On Wednesday, another group of anti-mask protesters disrupted a meeting of the state’s top school board. The Board of Elementary and Secondary Education (BESE) was scheduled to consider implementing statewide health and safety standards that may have been at odds with Edwards’ mask mandate after state attorney general Jeff Landry issued a legal opinion saying BESE alone has the authority to make classroom safety policies. Edwards has disputed Landry's opinion, which does not carry the force of law.
But before the board members could have that discussion, they abruptly voted to adjourn after a large number of protesters refused to put on face coverings and consistently interrupted proceedings.

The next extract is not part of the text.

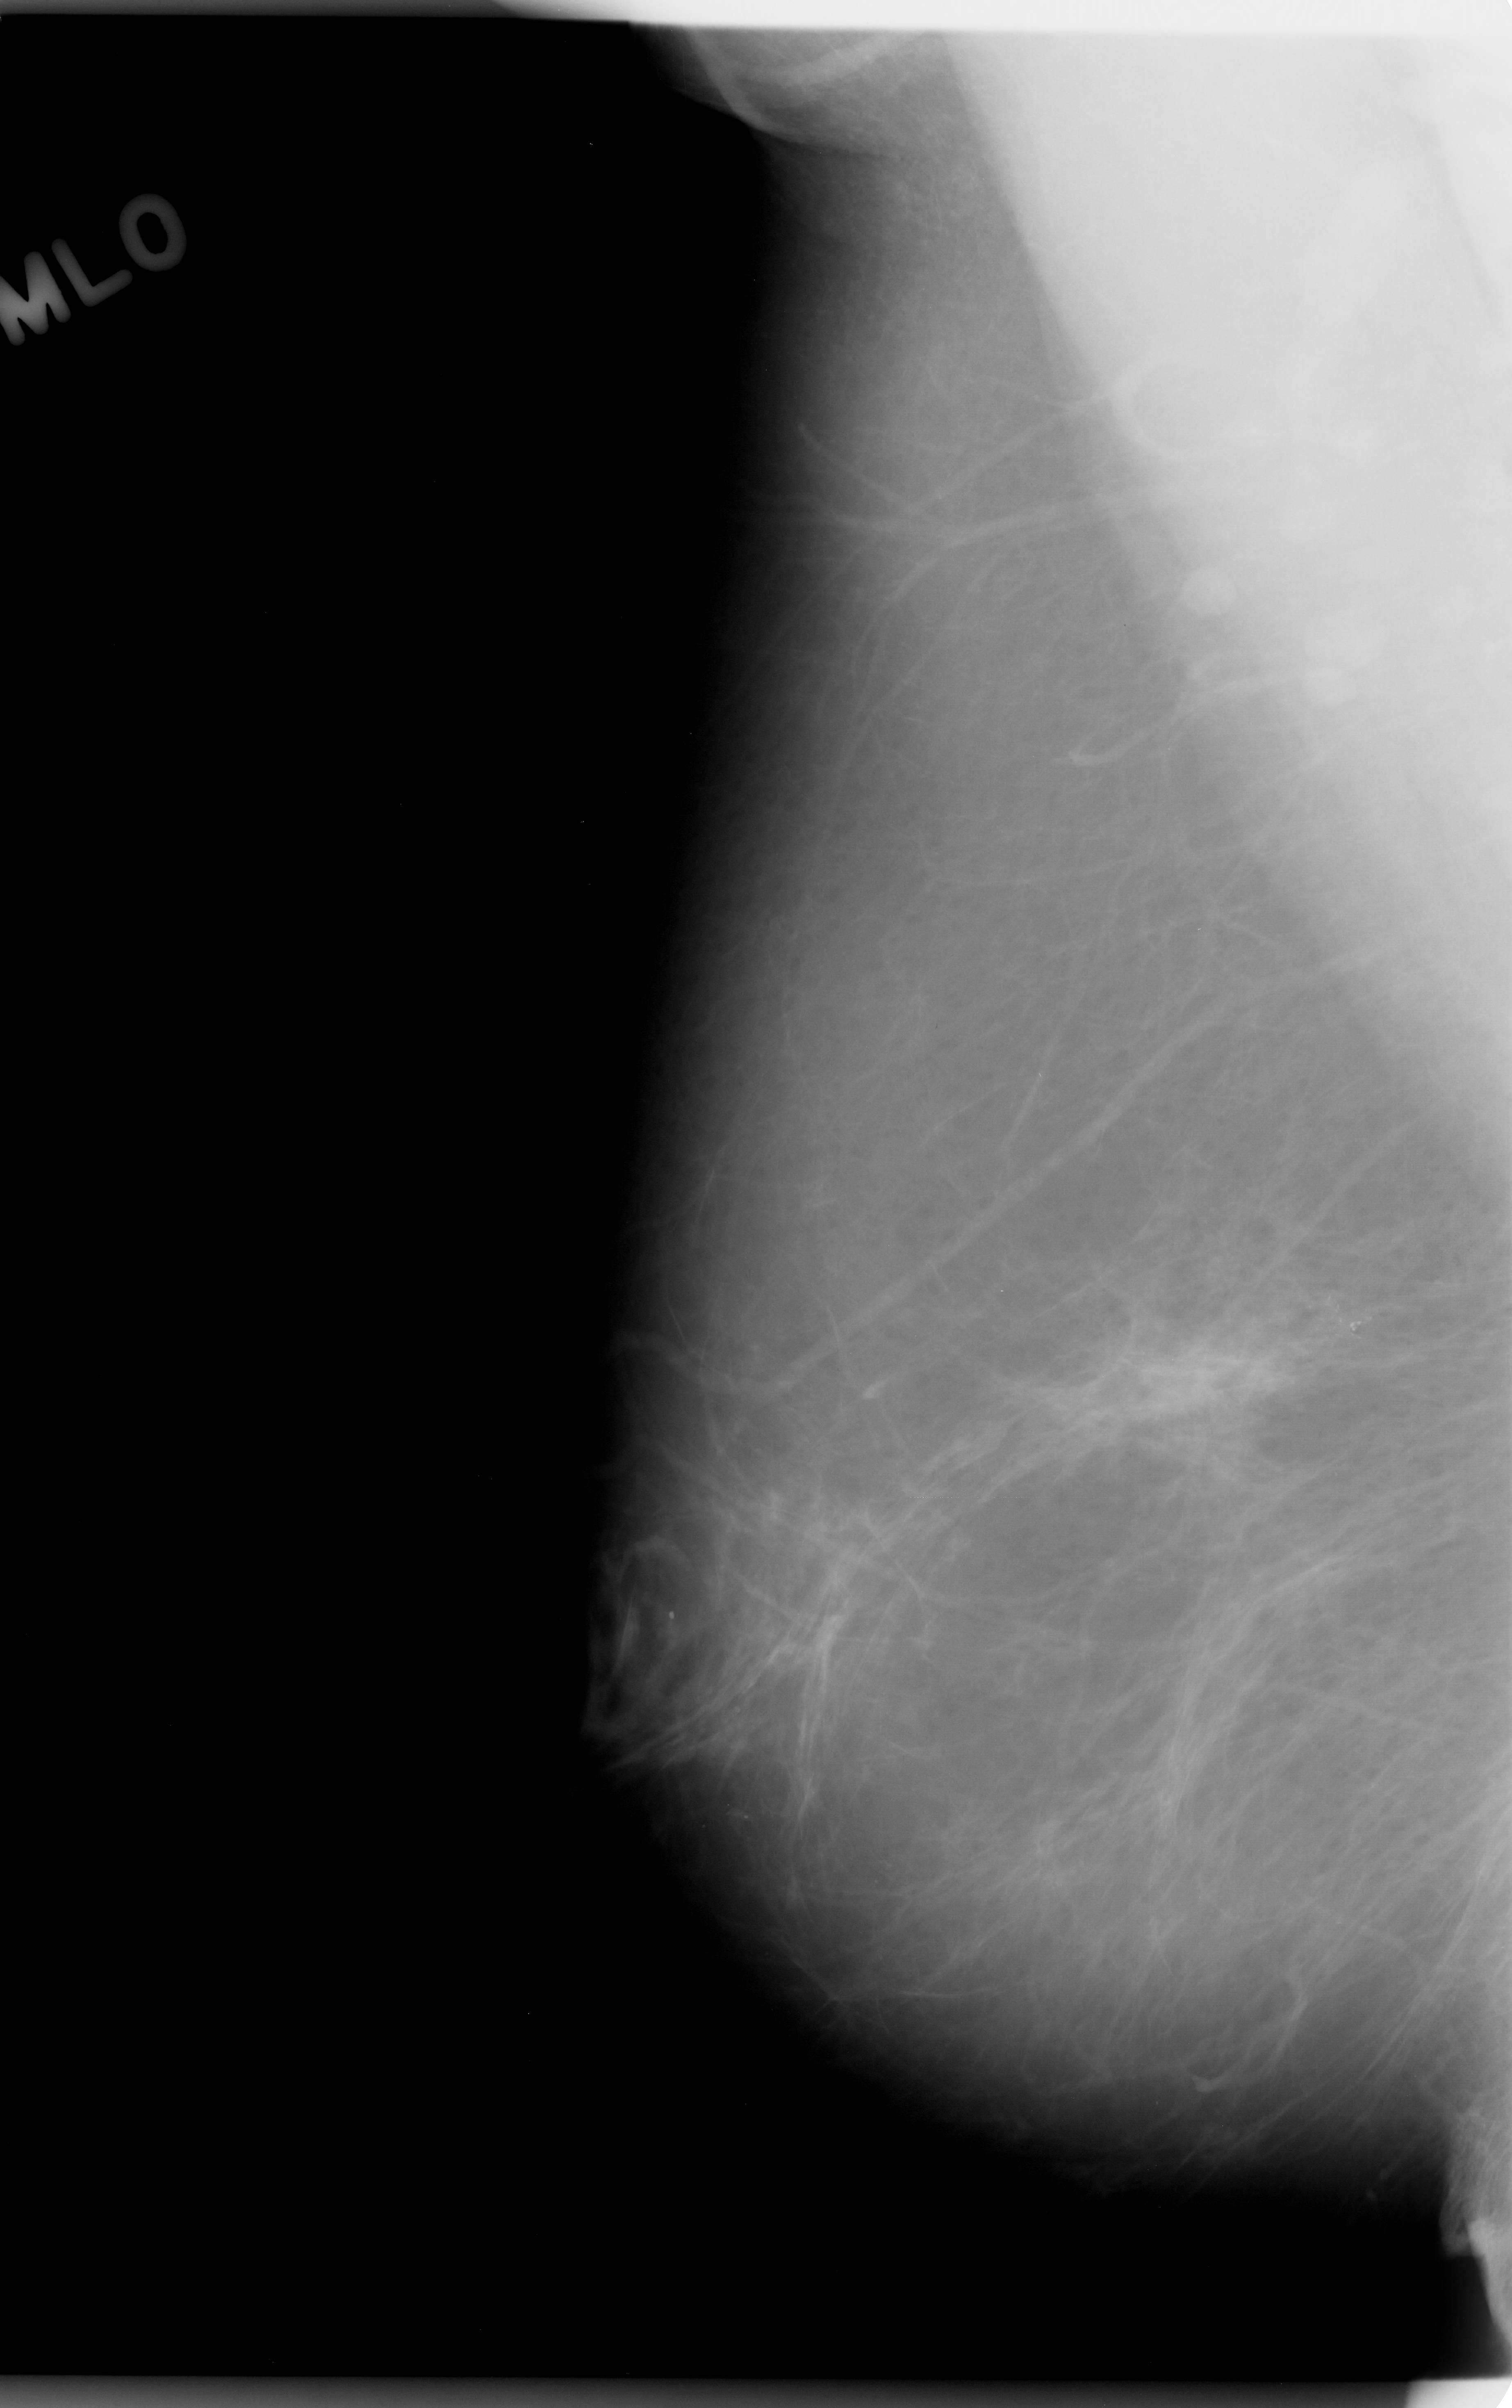
Mammogram (digitized film); right breast; mediolateral oblique (MLO) view; BI-RADS breast density category 1 (scale 1–4).
Marked abnormality: calcifications, morphology amorphous, distribution clustered; BI-RADS assessment category 4; pathology result (as recorded, not read from the image): malignant.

Edwards criticized those protesters during his Friday media briefing, saying they have no right to “unreasonably danger” other people by refusing to wear a mask and by sending their children unmasked into a classroom setting.
“The science is very, very clear around masking,” Edwards said. “That’s why it’s a CDC recommendation. That’s why it’s an American Academy of Pediatrics recommendation. And it’s not something that we have to guess about because we’ve done this here in Louisiana and elsewhere around the country and around the world for quite a while now.”
Earlier this week, the White House announced that federal regulators will likely recommend that the general population receive a third booster dose of the Pfizer or Moderna vaccines eight months after receiving their second dose.
Kanter says Louisiana will be ready once the recommendation clears federal regulatory hurdles. An additional shot of Pfizer or Moderna for some people with weakened immune systems are available statewide.
“We have plenty of vaccines in Louisiana, we have a large vaccine provider network, we have the machinery and apparatus in place to do this,” Kanter said.